Task objective: Report how many lines in the material below contain the string "InputStreamReader", matching case exactly. Give only the number.
===== Recorded data
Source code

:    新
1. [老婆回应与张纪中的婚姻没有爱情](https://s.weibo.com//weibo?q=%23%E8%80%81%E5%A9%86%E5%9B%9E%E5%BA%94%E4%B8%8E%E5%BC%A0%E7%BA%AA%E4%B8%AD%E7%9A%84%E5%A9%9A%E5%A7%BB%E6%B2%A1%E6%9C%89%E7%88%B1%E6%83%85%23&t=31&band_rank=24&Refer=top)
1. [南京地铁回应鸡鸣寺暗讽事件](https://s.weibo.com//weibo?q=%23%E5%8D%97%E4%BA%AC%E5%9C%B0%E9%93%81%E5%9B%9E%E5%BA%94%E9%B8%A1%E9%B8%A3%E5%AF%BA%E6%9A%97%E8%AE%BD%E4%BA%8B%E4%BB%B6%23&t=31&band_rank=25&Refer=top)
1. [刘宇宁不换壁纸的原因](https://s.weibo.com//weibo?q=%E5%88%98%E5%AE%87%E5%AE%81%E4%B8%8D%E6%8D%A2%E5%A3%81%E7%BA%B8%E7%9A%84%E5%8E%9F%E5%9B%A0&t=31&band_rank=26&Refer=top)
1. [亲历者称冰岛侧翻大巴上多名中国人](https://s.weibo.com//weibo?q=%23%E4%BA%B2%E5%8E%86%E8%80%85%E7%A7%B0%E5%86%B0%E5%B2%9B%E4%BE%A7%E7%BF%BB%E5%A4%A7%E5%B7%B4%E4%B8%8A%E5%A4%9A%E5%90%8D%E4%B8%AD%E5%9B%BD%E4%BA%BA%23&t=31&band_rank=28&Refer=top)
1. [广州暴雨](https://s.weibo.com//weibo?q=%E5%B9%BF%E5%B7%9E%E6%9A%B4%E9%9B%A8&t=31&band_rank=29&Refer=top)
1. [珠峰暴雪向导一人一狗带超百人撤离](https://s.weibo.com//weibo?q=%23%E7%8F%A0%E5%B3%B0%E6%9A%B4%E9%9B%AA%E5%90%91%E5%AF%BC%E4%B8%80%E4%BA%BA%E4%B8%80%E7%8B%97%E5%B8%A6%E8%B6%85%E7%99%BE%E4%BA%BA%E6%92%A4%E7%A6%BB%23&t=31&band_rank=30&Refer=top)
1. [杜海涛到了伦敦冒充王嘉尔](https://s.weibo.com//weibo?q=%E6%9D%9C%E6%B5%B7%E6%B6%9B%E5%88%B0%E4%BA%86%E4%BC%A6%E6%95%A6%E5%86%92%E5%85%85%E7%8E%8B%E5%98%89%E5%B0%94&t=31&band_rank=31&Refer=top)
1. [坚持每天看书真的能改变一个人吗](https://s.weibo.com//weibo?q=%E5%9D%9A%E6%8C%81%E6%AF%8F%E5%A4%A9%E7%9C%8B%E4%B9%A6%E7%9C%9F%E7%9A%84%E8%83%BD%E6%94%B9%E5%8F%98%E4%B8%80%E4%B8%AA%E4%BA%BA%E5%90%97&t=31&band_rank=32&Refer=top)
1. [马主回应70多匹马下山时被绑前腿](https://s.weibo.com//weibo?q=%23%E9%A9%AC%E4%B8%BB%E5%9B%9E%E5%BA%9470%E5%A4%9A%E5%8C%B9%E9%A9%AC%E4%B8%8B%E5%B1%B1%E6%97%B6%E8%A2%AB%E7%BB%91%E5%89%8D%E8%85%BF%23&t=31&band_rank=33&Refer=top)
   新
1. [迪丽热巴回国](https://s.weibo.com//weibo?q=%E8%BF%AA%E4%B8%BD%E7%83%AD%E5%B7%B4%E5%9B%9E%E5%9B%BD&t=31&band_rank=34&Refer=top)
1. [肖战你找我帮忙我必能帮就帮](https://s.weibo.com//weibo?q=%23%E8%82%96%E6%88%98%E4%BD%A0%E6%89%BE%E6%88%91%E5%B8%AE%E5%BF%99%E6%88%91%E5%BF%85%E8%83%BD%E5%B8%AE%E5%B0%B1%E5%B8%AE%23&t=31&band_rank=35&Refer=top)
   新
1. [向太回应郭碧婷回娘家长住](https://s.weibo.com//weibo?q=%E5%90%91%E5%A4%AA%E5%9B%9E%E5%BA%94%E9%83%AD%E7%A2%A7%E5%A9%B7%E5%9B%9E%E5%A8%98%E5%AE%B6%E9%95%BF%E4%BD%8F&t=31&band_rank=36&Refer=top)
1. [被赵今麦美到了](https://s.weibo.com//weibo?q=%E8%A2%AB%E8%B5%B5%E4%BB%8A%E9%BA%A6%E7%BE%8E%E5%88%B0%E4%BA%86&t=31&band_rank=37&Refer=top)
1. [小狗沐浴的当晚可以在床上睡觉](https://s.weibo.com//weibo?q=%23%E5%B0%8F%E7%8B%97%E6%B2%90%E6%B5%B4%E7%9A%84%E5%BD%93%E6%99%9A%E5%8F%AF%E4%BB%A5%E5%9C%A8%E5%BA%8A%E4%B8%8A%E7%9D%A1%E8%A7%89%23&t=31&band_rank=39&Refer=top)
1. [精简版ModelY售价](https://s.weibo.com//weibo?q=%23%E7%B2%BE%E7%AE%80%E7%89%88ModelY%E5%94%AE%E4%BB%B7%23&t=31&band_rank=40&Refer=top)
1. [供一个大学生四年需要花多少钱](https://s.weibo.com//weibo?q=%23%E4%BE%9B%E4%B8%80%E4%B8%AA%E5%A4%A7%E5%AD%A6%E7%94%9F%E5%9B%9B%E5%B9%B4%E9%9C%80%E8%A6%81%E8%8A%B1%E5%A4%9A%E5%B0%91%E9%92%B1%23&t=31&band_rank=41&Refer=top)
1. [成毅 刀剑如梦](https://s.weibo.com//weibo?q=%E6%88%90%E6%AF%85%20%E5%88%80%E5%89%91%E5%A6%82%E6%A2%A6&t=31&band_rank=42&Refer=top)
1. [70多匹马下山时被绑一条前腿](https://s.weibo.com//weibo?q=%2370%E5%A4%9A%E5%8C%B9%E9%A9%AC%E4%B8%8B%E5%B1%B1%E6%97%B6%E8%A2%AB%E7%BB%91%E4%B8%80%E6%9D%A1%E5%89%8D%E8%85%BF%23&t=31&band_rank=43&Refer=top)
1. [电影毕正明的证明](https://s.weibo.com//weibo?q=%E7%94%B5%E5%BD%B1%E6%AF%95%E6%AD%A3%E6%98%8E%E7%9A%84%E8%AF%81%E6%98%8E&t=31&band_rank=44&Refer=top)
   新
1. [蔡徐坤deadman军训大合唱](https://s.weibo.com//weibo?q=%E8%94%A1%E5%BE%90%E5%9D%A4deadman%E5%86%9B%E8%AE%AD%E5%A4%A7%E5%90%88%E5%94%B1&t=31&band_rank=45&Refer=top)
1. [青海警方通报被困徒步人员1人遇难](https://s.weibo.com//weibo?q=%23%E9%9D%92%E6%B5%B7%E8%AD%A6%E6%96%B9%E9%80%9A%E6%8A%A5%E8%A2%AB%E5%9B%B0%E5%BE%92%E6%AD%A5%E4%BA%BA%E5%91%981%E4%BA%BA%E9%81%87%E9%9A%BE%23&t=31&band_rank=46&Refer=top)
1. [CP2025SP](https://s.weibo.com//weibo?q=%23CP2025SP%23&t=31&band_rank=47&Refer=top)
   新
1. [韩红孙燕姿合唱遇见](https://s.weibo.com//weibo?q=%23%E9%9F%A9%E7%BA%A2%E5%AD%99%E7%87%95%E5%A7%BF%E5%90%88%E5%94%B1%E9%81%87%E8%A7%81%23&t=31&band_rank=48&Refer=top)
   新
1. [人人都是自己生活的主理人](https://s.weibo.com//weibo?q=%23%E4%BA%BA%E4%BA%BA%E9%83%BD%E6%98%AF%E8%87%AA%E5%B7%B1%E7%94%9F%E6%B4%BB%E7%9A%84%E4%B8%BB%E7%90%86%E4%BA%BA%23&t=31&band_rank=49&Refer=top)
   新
==========
===== Recorded data
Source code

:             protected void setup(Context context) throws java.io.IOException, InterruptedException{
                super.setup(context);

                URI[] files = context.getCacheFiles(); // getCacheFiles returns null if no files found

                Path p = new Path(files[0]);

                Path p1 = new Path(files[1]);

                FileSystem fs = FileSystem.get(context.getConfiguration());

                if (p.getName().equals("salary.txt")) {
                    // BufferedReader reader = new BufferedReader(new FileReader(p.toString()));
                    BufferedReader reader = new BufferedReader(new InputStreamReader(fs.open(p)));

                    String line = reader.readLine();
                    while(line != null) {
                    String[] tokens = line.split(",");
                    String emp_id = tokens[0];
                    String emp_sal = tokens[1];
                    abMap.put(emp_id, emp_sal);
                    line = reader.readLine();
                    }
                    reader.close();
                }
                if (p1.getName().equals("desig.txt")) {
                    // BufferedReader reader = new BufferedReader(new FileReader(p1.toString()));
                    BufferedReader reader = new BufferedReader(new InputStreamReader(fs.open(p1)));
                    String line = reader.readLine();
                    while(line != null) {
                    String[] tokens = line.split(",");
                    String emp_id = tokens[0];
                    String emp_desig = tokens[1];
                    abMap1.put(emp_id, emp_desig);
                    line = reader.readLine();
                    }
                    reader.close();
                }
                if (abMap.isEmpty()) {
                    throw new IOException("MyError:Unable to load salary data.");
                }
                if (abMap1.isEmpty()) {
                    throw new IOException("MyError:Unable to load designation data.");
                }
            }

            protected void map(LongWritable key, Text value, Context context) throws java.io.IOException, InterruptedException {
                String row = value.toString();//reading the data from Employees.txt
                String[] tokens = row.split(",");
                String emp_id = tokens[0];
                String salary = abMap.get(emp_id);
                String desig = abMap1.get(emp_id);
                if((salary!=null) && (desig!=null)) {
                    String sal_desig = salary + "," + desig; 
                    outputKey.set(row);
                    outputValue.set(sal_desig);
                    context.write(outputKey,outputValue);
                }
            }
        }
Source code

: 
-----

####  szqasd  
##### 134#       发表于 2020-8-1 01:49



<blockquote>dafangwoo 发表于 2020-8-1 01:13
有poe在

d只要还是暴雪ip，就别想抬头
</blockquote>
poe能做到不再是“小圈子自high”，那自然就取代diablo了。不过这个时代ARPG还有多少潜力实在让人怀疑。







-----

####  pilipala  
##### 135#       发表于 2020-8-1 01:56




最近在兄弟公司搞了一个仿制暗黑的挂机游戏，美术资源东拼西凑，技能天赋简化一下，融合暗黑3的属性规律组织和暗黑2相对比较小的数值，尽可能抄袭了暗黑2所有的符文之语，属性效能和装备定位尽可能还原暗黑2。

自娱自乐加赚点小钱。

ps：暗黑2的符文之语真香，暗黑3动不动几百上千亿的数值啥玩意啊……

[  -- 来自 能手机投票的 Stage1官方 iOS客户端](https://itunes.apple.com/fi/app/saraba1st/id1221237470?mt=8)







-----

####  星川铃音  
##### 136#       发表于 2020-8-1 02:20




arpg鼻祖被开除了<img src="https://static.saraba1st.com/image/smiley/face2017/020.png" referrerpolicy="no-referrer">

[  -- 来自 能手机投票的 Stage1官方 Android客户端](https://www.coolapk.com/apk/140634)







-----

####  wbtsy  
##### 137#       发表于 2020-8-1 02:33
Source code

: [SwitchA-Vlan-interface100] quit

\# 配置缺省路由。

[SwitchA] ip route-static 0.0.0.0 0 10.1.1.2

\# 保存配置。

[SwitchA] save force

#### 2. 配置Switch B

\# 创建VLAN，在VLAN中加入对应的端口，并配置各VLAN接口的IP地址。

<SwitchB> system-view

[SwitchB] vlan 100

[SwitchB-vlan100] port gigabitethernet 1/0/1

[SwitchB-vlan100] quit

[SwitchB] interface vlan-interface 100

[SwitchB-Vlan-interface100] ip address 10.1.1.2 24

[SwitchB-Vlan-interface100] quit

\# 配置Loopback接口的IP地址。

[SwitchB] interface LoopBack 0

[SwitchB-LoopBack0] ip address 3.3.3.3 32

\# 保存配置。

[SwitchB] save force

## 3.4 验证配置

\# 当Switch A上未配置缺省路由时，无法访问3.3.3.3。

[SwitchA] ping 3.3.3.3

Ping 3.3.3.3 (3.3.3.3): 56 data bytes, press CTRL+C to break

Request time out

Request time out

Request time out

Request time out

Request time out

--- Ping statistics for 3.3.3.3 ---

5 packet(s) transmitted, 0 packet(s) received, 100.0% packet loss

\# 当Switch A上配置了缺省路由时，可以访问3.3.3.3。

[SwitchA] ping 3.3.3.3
==========
Result: 2